Brian has not fully participated in the services provided to him by IDHS
and as such H.S.-T. cannot be returned to his care because the risk of
adjudicatory harm posed to the child still exists. See Iowa Code
§ 232.116(1)(f)(4); see also Iowa Code § 232.2(6)(d) (listing sexual abuse among
adjudicatory harms). Although Brian contends IDHS “provided no pathway for
[Brian] to reunite with the child,” an IDHS social worker stated at the termination
hearing IDHS could have reunited father and child if Brian had addressed and
worked on the sexual-abuse issue in therapy.
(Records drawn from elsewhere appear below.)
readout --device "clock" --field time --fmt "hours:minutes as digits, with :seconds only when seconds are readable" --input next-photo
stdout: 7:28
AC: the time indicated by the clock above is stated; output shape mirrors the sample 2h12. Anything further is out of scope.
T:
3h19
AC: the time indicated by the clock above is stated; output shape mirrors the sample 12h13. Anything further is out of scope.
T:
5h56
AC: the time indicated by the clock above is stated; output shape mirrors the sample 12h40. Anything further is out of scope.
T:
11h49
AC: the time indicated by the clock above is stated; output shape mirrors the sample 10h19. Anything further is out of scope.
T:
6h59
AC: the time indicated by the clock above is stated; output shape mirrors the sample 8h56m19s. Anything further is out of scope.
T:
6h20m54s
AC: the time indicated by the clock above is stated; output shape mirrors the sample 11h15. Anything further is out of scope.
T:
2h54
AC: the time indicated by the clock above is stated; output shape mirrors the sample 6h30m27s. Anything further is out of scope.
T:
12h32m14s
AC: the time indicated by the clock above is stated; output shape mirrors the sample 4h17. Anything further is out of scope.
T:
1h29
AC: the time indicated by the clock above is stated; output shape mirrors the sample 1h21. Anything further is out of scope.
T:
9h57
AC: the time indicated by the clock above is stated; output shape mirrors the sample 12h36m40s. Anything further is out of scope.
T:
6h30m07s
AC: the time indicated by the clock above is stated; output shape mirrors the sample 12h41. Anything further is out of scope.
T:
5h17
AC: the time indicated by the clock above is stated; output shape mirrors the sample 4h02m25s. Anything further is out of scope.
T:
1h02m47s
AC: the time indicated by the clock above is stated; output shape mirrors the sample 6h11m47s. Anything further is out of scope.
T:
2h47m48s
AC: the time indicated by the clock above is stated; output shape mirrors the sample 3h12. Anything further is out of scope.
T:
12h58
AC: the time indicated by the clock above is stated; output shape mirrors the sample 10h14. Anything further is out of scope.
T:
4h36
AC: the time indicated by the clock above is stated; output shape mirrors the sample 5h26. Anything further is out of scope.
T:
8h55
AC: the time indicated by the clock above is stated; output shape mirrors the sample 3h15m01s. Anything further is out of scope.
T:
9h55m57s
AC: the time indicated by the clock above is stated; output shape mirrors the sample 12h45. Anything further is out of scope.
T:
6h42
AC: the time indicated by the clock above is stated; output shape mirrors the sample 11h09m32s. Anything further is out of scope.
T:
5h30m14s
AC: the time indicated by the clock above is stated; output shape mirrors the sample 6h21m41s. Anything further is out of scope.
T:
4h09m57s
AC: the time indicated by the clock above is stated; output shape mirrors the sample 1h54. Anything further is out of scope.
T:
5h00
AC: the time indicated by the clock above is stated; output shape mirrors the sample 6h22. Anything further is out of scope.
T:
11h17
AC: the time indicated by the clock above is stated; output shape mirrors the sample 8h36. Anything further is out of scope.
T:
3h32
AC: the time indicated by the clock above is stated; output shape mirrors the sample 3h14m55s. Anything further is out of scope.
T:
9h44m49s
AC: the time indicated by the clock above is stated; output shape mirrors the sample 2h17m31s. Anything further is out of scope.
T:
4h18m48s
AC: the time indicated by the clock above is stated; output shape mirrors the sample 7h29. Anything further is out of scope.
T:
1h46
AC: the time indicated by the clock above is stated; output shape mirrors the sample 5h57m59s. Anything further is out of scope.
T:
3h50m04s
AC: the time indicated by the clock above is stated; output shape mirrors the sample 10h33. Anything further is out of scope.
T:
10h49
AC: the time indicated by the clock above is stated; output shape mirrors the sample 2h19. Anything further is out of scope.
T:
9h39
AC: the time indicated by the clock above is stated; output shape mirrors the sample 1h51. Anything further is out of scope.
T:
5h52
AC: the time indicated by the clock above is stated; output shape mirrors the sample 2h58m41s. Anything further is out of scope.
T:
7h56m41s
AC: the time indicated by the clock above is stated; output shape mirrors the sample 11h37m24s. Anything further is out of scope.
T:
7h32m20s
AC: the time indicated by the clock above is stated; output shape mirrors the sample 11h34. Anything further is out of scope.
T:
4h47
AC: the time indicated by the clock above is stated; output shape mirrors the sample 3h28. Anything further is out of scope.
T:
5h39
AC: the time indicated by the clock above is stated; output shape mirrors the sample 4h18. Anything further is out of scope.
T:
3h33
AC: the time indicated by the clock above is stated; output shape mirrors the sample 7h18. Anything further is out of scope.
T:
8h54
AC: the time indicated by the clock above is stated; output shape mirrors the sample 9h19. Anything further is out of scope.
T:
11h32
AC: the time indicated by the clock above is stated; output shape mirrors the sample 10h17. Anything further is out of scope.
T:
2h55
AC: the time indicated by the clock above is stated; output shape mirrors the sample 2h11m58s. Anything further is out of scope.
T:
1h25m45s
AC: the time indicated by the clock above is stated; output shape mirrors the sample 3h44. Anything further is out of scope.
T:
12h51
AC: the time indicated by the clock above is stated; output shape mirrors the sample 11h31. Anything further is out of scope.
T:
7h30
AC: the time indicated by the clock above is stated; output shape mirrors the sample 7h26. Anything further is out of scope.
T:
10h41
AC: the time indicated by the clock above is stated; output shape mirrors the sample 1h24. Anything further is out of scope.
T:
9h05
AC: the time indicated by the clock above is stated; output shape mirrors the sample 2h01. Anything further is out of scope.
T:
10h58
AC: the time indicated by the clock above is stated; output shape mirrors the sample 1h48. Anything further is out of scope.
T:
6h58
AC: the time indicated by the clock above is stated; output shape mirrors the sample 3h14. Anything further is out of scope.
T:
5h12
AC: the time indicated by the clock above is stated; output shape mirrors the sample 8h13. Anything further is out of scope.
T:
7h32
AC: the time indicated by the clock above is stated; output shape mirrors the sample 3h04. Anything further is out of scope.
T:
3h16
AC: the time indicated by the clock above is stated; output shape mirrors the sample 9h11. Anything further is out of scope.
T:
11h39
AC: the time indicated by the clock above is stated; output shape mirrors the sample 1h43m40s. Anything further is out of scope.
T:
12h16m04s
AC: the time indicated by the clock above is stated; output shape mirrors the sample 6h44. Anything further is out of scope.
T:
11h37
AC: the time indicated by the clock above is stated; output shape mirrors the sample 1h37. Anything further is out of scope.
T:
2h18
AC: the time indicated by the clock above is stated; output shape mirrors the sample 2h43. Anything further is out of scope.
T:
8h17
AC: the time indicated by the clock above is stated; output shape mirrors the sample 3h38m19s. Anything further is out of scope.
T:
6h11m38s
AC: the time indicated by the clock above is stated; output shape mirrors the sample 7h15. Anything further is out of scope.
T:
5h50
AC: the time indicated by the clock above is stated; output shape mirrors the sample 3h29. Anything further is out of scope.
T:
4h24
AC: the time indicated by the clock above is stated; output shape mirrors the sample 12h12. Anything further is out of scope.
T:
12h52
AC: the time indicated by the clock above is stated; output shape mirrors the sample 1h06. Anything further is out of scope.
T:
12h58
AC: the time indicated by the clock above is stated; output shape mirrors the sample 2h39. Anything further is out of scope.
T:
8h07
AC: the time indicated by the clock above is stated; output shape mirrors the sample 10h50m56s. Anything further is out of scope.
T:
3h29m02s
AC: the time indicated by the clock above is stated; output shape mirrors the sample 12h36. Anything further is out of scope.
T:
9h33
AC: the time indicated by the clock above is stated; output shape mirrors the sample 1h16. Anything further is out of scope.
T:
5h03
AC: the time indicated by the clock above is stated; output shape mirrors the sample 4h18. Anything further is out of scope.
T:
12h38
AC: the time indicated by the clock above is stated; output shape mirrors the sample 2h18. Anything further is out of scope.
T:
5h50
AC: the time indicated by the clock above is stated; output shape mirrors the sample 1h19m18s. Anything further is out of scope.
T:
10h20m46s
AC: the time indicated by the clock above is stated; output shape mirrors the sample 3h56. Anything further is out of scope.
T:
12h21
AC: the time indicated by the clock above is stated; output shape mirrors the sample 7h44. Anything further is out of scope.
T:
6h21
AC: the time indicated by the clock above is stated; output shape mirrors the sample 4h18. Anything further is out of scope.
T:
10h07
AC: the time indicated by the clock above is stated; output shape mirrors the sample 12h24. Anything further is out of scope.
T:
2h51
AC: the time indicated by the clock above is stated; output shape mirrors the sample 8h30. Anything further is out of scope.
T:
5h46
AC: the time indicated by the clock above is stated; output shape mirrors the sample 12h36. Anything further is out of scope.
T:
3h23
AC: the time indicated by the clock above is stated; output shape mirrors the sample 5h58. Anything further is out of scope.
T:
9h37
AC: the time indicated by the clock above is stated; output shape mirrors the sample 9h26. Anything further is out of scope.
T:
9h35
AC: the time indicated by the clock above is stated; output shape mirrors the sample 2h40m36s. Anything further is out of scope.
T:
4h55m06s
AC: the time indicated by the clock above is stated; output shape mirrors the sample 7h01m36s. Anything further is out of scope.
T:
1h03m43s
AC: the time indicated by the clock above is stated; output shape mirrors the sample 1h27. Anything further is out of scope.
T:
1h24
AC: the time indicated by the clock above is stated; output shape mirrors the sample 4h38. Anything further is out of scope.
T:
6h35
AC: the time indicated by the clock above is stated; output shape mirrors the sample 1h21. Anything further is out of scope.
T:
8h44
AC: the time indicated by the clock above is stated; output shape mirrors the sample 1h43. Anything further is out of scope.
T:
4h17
H.S.-T. should not have to wait endlessly until her father takes
responsibility and addresses the issues that led to the State’s action. “Children
simply cannot wait for responsible parenting. Parenting cannot be turned off and
on like a spigot. It must be constant, responsible, and reliable.” In re L.L., 459
N.W.2d 489, 495 (Iowa 1990). It is not in the best interests of the child to return
to a parent who refuses to address IDHS’s primary concerns. See In re H.R.K.,
433 N.W.2d at 50. “[W]hen a parent is incapable of changing to allow the child to
return home, termination is necessary.” In re T.T., 541 N.W.2d 552, 557 (Iowa
Ct. App. 1995).
7
The juvenile court’s termination of Brian’s parental rights is therefore
affirmed.
AFFIRMED.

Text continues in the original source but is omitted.